Jo Bernard, mach das du wieder Gesundest. 

Gute besserung, und überleg dir schonmal was wir mit der neuen LOGO Gardena noch so anstellen können


----------



## dalbi (25 September 2010)

Hi Bernard,

ich habe es Dir immer gesagt: "Milch ist nicht gut", aber vielleicht liegt es momentan auch an dem doofen Wetter, scheint zumindest überall im Moment nicht so rund zu laufen.

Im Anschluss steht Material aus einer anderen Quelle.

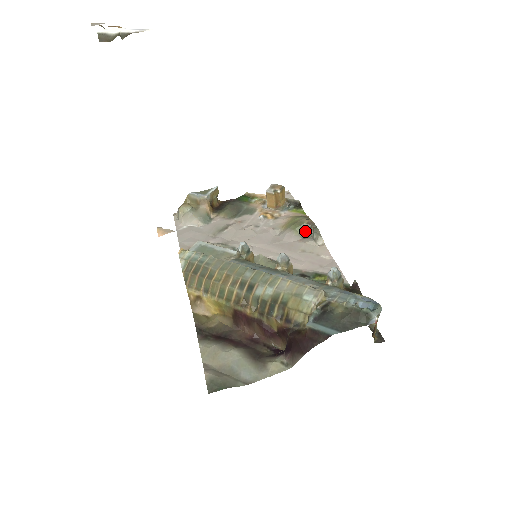
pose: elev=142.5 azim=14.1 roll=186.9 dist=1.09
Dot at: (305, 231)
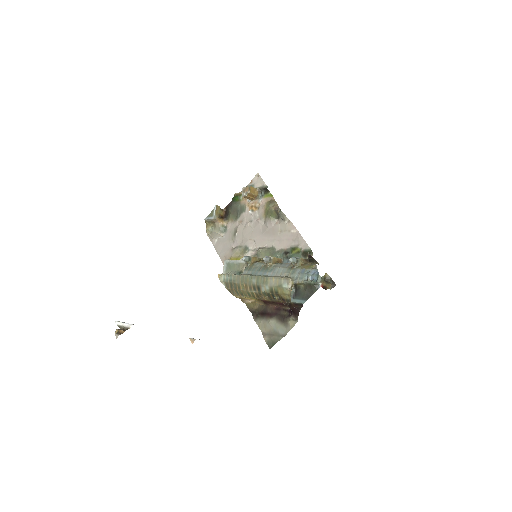
Dot at: (276, 214)
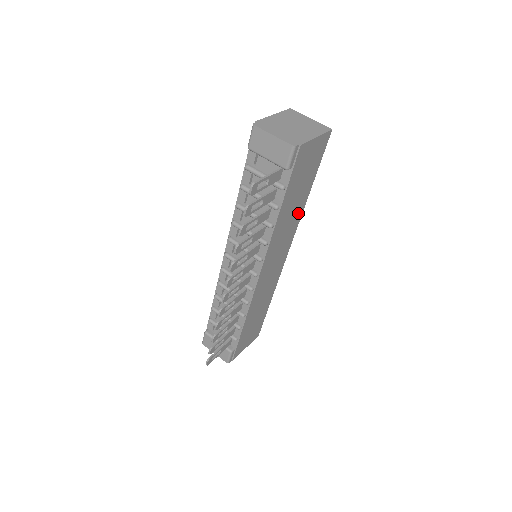
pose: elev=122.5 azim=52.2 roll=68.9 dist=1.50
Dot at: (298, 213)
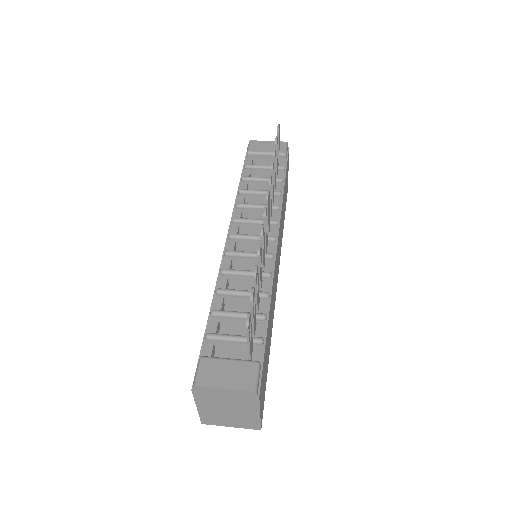
Dot at: (282, 233)
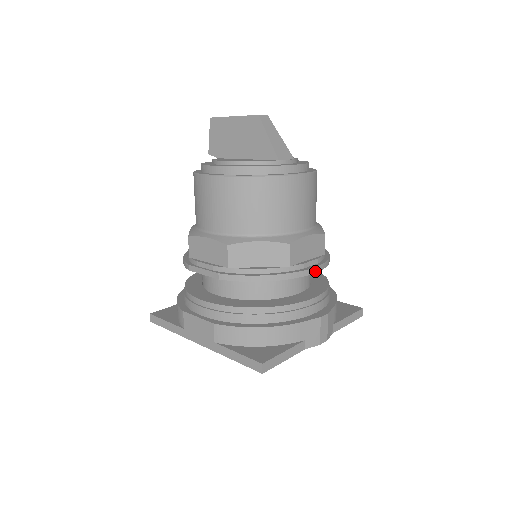
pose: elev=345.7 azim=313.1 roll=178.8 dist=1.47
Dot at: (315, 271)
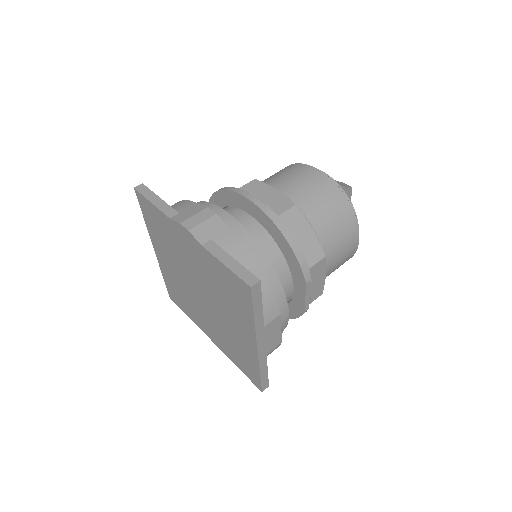
Dot at: (250, 198)
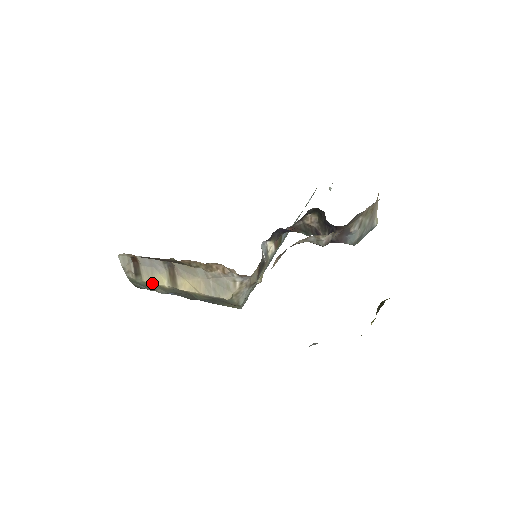
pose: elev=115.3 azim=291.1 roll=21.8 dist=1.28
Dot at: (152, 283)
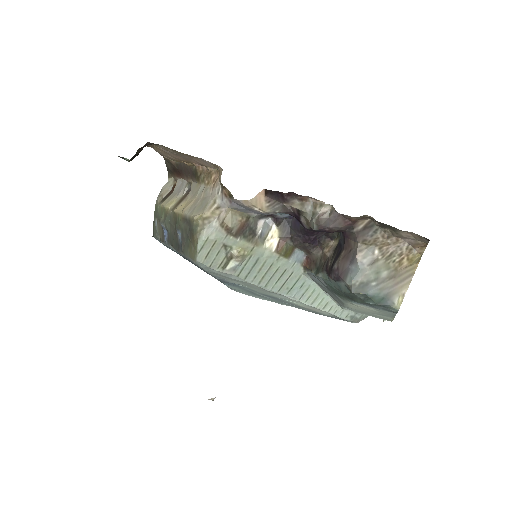
Dot at: (164, 205)
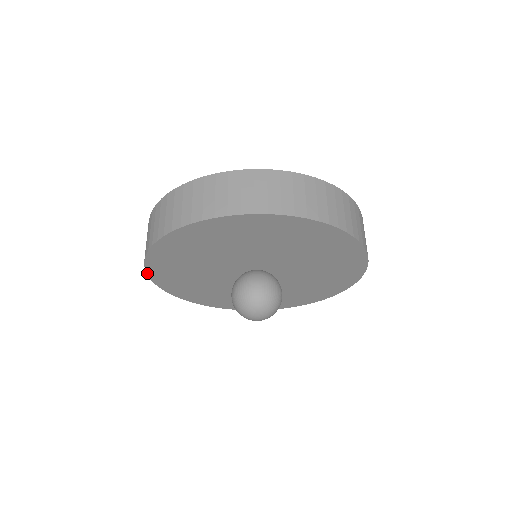
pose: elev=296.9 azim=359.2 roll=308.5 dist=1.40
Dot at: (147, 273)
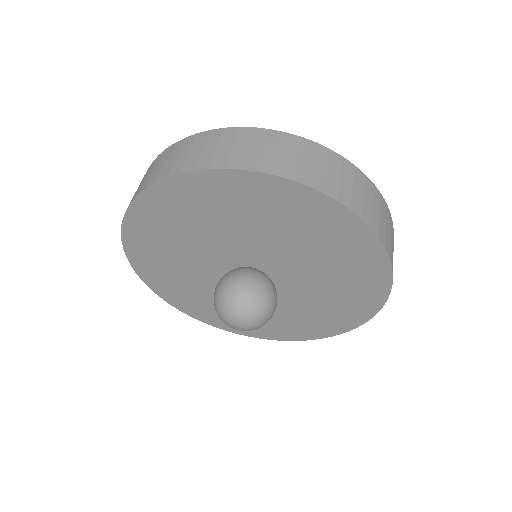
Dot at: (134, 200)
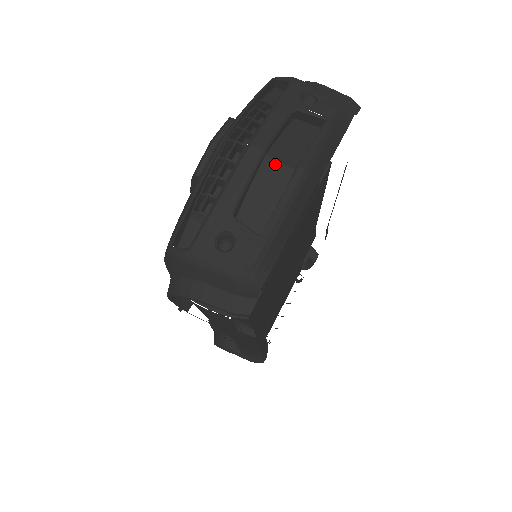
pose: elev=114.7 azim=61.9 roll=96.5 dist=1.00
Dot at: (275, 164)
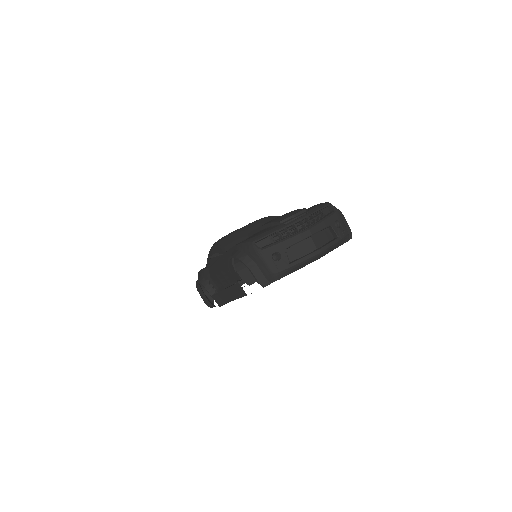
Dot at: (312, 242)
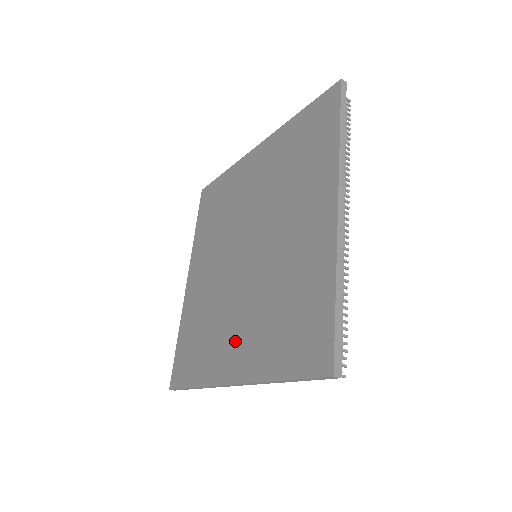
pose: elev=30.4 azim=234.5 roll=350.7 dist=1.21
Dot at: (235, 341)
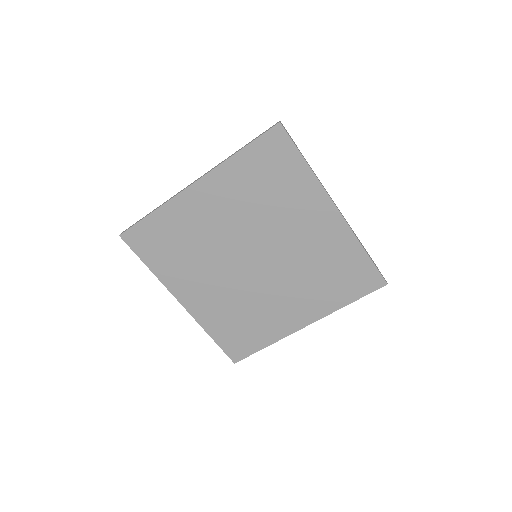
Dot at: (291, 308)
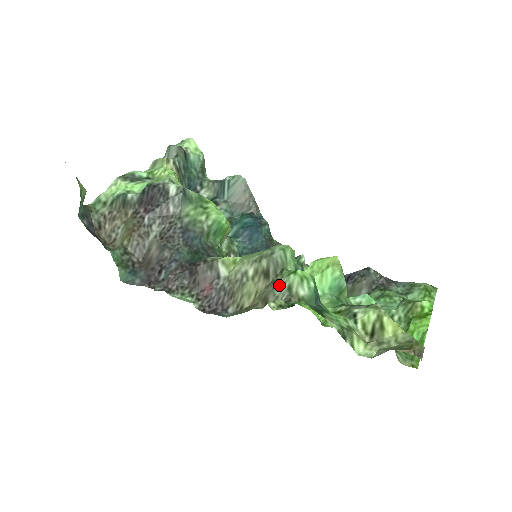
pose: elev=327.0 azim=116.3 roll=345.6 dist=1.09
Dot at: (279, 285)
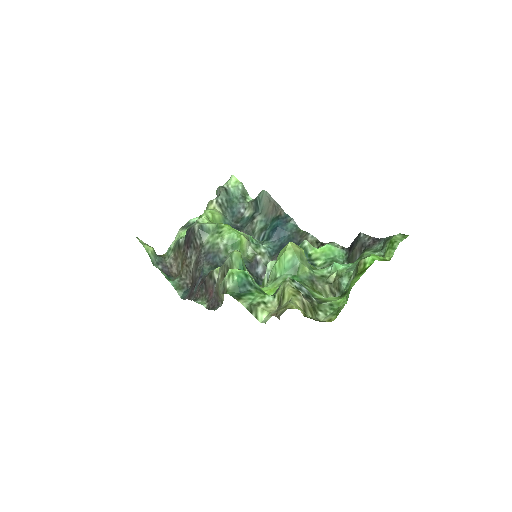
Dot at: (221, 283)
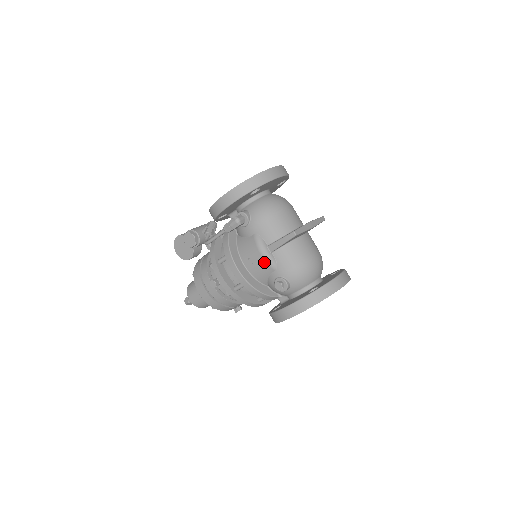
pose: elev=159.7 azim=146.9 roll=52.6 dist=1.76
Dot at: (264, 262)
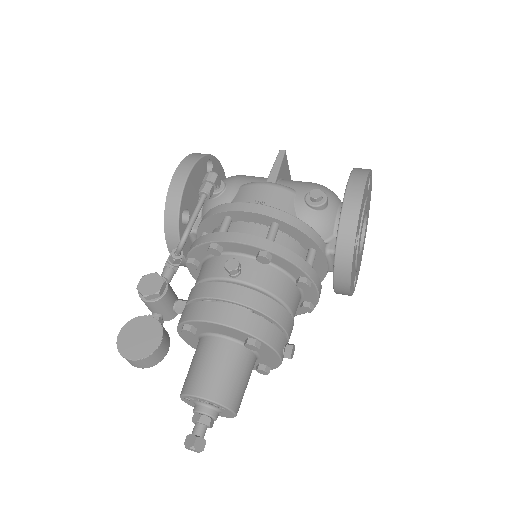
Dot at: (276, 189)
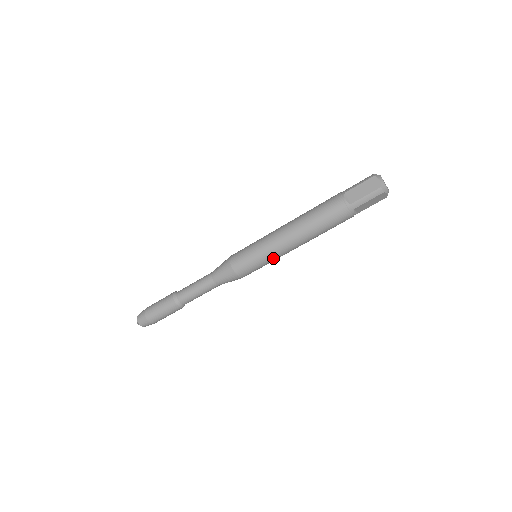
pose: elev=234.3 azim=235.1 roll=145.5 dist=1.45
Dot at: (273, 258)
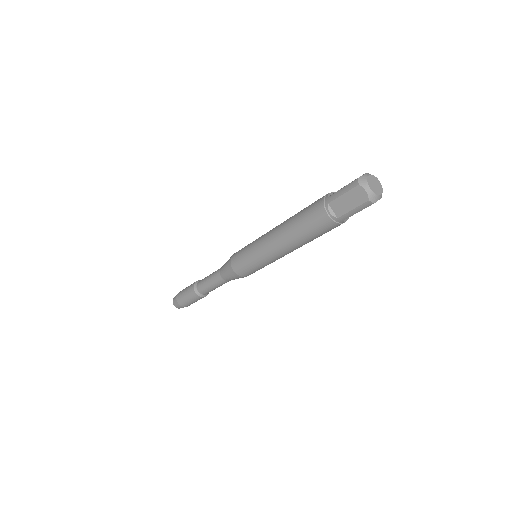
Dot at: occluded
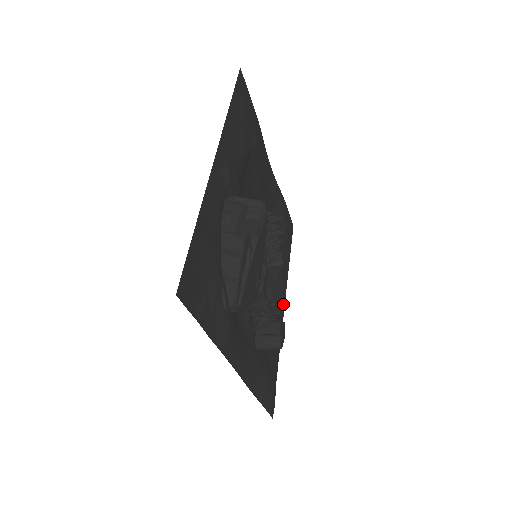
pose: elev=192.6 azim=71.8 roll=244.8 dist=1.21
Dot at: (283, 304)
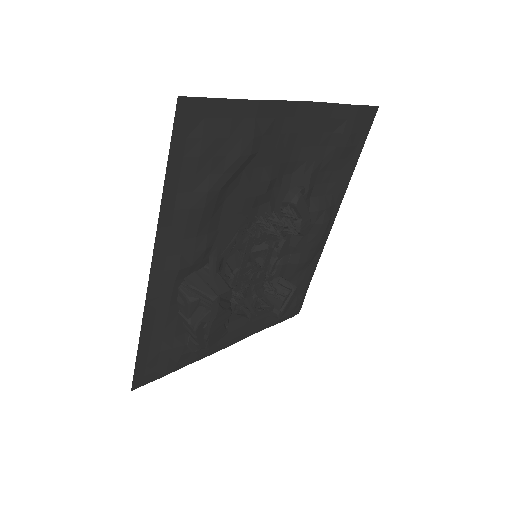
Dot at: (319, 240)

Ich wünsche Dir auf jeden Fall, gute Besserung!

Gruss Daniel


----------



## Bernard (27 September 2010)

*Liebe Forummitglieder*

Ich lebe noch und möchte sind mich bei allen bedanken die mich gedanklich in den letzten Tagen unterstützt haben. Der Herzinfarkt wäre erstmal überstanden und Alkohol und Zigaretten  aus meinem Leben verbannt.Ab Freitag soll es zur Kur nach Bad Bevensen gehen,da versuchen sie dann mich auf den Pfad der Tugend zur bringen.Die machen aus mir noch einen Heiligen.So jetzt ist aber Schluß,es gibt gleich was zu essen,bzw. was die hier für Essen halten.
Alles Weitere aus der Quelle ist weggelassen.